=== Source text ===

Clarification on Wavelength Units and Metadata Representation for SAR Data

[mmarks13]

Description

I am seeking to fine-tune the Clay model using NASA's UAVSAR L-Band radar. While reviewing the metadata for Sentinel-1, I noticed the following inconsistencies:

1. Wavelength Units

• The Sentinel-1 metadata lists VV and VH polarization wavelengths as 3.5 and 4.0, which do not align with the standard C-Band wavelength (~5.6 cm or 56,000 µm).
• These units also appear inconsistent with other platforms like Sentinel-2, where wavelengths are expressed in micrometers (µm).

2. Handling UAVSAR Data

• UAVSAR data contains four polarizations (HH, HV, VH, VV), all at the same wavelength of 23.84 cm (238,400 µm).
• The Sentinel-1 metadata assigns distinct wavelength values to its polarizations, which raises questions about how to represent UAVSAR’s consistent wavelength in the metadata.

=== Data below ===

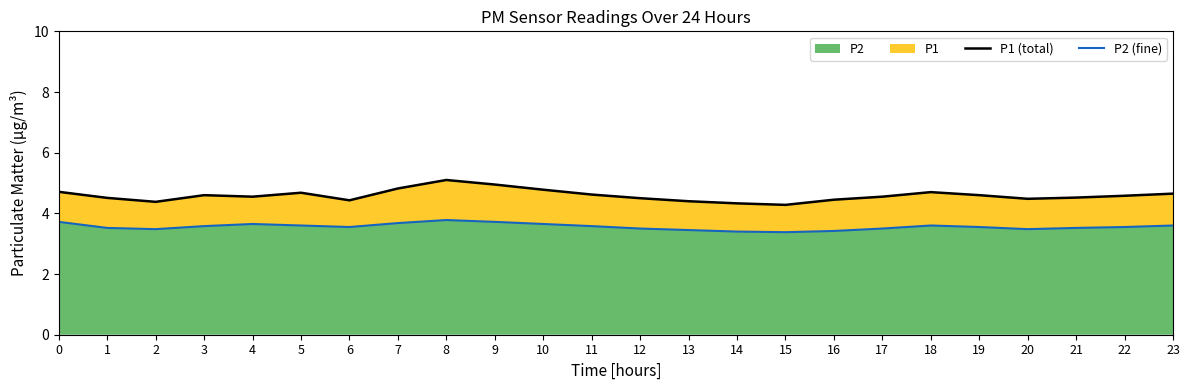

What is the total value across all series at 16?

7.9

===

Instruction A:
In the SAR wavelength post, what wavelength does the UAVSAR data use for all four of its polarizations?
Instruction B:
Carry on writing the SAR wavelength post from the point where it stops.
The lines that come after the SAR wavelength post are separate material and are not part of it.

Expected output A:
23.84 cm (238,400 µm).

Expected output B:
Key Questions

1. What units or scaling were used for the Sentinel-1 wavelengths (3.5 and 4.0) in the metadata?
2. How should UAVSAR’s four polarizations and shared wavelength be represented in the metadata for compatibility with the Clay model?

Any guidance on these points would be greatly appreciated to ensure proper metadata representation and fine-tuning alignment.

[weiji14]

1. What units or scaling were used for the Sentinel-1 wavelengths (3.5 and 4.0) in the metadata?

Hi @mmarks13, you are correct that Sentinel-1 C-band indeed has a central wavelength of ~5.6cm. In my review of #240, I did make sure that this was expressed correctly (vv and vh both were 55465.76µm), based on the formula (speed of light / frequency = wavelength):

$$ 299792458 \text{m} \text{s}^{-1} / 5.405GHz = 0.05546576 \text{m} = 55465.76\micro\text{m} $$

However, the PR which superseded #240 at #253 used 3.5 and 4.0. Looking at the code, around here:

model/src/model.py

Line 463 in 7fe5e68

waves = torch.tensor(list(self.metadata[platform].bands.wavelength.values()))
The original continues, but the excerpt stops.